- Born: 17 July 1980 (age 45) Abha, Asir Province, Saudi Arabia
- Years active: 2000–present
- Known for: leadership of ALQST
- Notable work: ALQST, Diwan London and Moqsetoon
- Political party: National Assembly Party
- Website: www.assiri.uk

= Yahya Assiri =

Secretary General for the NAAS Party

Yahya Assiri (يحيى عسيري) is a Saudi Arabian human rights activist and former member of the Royal Saudi Air Force.

== Early life and career ==
Assiri was born in 1980 in Abha, Asir Province, a region in south-west Saudi Arabia. He joined the Royal Saudi Air Force when he was 18. After failing pilot training he moved to work in logistics and administration and, rising to senior officer rank, he eventually became responsible for weapons purchases. Assiri received his master's degree in Human Rights and Political Communications from Kingston University and has a bachelor's degree in Administration.

== Political and human rights activism ==
Assiri described his human rights concerns starting with voicing the worries of his air force colleagues who felt that their salaries were unfairly low in comparison with the wealth of members of the Saudi royal family. Assiri started becoming involved in online political forums in 2004. In 2006 he attended five or six public forums organised by Saud al-Hashimi in Jeddah, in which guests included the Palestinian Khaled Mashal and the Tunisian Rached Ghannouchi.

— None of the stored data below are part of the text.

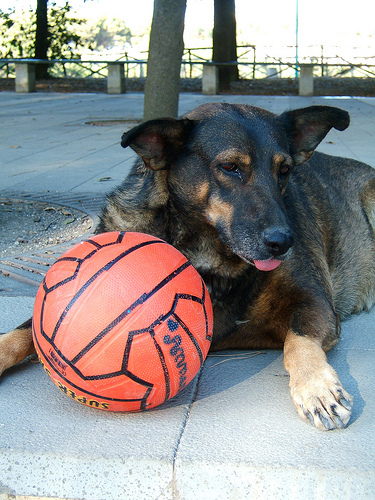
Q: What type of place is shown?
A: It is a sidewalk.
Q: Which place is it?
A: It is a sidewalk.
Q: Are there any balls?
A: Yes, there is a ball.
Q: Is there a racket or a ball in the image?
A: Yes, there is a ball.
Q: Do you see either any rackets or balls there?
A: Yes, there is a ball.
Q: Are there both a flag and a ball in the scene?
A: No, there is a ball but no flags.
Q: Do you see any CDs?
A: No, there are no cds.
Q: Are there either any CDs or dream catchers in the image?
A: No, there are no CDs or dream catchers.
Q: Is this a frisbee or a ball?
A: This is a ball.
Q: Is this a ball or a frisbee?
A: This is a ball.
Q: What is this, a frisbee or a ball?
A: This is a ball.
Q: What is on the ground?
A: The ball is on the ground.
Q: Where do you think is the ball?
A: The ball is on the ground.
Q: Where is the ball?
A: The ball is on the ground.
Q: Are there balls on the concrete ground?
A: Yes, there is a ball on the ground.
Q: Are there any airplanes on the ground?
A: No, there is a ball on the ground.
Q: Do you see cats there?
A: No, there are no cats.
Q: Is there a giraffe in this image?
A: No, there are no giraffes.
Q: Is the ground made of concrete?
A: Yes, the ground is made of concrete.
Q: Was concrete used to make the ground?
A: Yes, the ground is made of concrete.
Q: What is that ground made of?
A: The ground is made of concrete.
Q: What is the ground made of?
A: The ground is made of concrete.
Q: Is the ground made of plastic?
A: No, the ground is made of concrete.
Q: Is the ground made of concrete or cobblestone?
A: The ground is made of concrete.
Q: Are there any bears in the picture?
A: No, there are no bears.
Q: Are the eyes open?
A: Yes, the eyes are open.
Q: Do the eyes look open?
A: Yes, the eyes are open.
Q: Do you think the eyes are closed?
A: No, the eyes are open.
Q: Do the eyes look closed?
A: No, the eyes are open.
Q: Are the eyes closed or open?
A: The eyes are open.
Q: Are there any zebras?
A: No, there are no zebras.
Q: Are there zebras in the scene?
A: No, there are no zebras.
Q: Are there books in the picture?
A: No, there are no books.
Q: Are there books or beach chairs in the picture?
A: No, there are no books or beach chairs.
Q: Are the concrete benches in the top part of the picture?
A: Yes, the benches are in the top of the image.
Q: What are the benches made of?
A: The benches are made of concrete.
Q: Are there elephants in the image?
A: No, there are no elephants.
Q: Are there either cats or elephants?
A: No, there are no elephants or cats.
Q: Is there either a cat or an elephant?
A: No, there are no elephants or cats.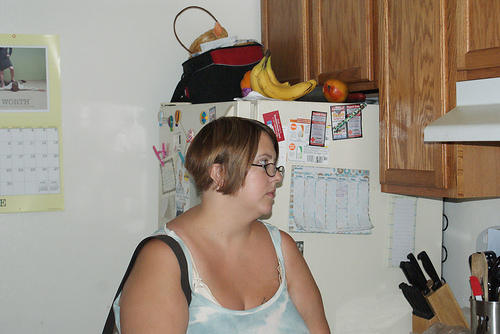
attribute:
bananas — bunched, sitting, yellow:
[241, 53, 313, 107]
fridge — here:
[163, 85, 405, 216]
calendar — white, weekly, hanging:
[299, 156, 391, 237]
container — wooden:
[418, 284, 460, 333]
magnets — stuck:
[159, 114, 201, 155]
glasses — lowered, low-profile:
[239, 166, 305, 189]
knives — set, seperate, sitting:
[388, 227, 432, 313]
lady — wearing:
[125, 109, 340, 334]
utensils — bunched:
[402, 257, 483, 331]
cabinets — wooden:
[266, 5, 441, 122]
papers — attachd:
[162, 168, 187, 199]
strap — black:
[126, 221, 222, 329]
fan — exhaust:
[441, 91, 499, 144]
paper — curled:
[290, 205, 392, 249]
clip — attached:
[140, 133, 172, 167]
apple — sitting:
[299, 75, 371, 119]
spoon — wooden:
[468, 251, 497, 290]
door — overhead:
[379, 15, 445, 197]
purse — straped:
[104, 257, 128, 334]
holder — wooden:
[412, 271, 448, 323]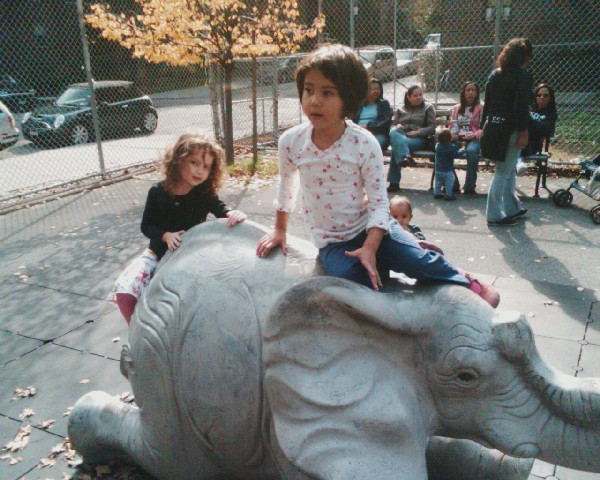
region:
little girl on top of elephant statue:
[58, 43, 598, 479]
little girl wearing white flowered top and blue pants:
[250, 44, 503, 308]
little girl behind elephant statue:
[67, 128, 598, 479]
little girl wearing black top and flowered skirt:
[101, 128, 250, 324]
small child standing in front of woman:
[429, 80, 484, 200]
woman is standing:
[474, 29, 531, 229]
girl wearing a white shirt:
[281, 124, 387, 231]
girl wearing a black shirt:
[135, 172, 223, 227]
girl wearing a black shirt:
[474, 68, 538, 133]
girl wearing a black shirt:
[529, 104, 553, 143]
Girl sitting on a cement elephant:
[240, 53, 513, 331]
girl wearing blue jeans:
[321, 225, 474, 299]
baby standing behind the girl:
[387, 196, 423, 236]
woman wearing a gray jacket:
[387, 98, 445, 131]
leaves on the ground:
[11, 386, 61, 469]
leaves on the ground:
[35, 206, 119, 279]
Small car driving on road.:
[36, 76, 158, 127]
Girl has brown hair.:
[166, 133, 246, 208]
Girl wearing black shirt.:
[134, 178, 209, 247]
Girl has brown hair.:
[290, 62, 366, 107]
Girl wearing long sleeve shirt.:
[278, 133, 389, 246]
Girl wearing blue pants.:
[347, 224, 459, 302]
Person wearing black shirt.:
[482, 64, 530, 124]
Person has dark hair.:
[399, 85, 431, 113]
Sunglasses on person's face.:
[531, 84, 553, 103]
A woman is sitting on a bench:
[524, 78, 558, 155]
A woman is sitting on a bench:
[438, 80, 483, 194]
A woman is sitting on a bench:
[385, 84, 435, 188]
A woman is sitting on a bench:
[351, 74, 389, 146]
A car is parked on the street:
[21, 78, 159, 147]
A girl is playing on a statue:
[117, 130, 244, 329]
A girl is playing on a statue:
[255, 43, 499, 308]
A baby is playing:
[384, 194, 423, 242]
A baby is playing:
[432, 128, 464, 199]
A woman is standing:
[476, 37, 534, 232]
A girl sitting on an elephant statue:
[256, 44, 499, 311]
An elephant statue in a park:
[70, 218, 598, 476]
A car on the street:
[20, 77, 159, 142]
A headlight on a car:
[50, 111, 67, 129]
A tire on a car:
[68, 119, 90, 144]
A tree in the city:
[80, 0, 324, 141]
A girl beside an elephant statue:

He became involved in protests during an air force training period in London beginning in 2009. At the end of this period, he returned to Saudi Arabia but had difficulty finding work.

=== Political asylum ===
In 2013, Assiri returned to London to study human rights at Kingston University. In 2014, worried by the arrests of Abdullah al-Hamid and Mohammad Fahad al-Qahtani of the Saudi Civil and Political Rights Association and the long prison sentences that they received and by news from his colleagues that he would most likely be imprisoned if he returned to Saudi Arabia, he applied for political asylum in the United Kingdom. Assiri founded Al Qst (or ALQST), a human rights organisation, in August 2014. In 2015, he expressed concern that British authorities might have been delaying his request for political asylum in order to force him and his family to return to Saudi Arabia. In early 2017 he and his family were granted asylum with refugee status in the United Kingdom.

==Cybercrime target ==
In 2018, Assiri, together with other Saudi opposition members, like Ghanem Almasarir, was the target of cybercrime attempts. Their phones were targeted by the Pegasus spyware, with suspicions that the Saudi authorities were responsible.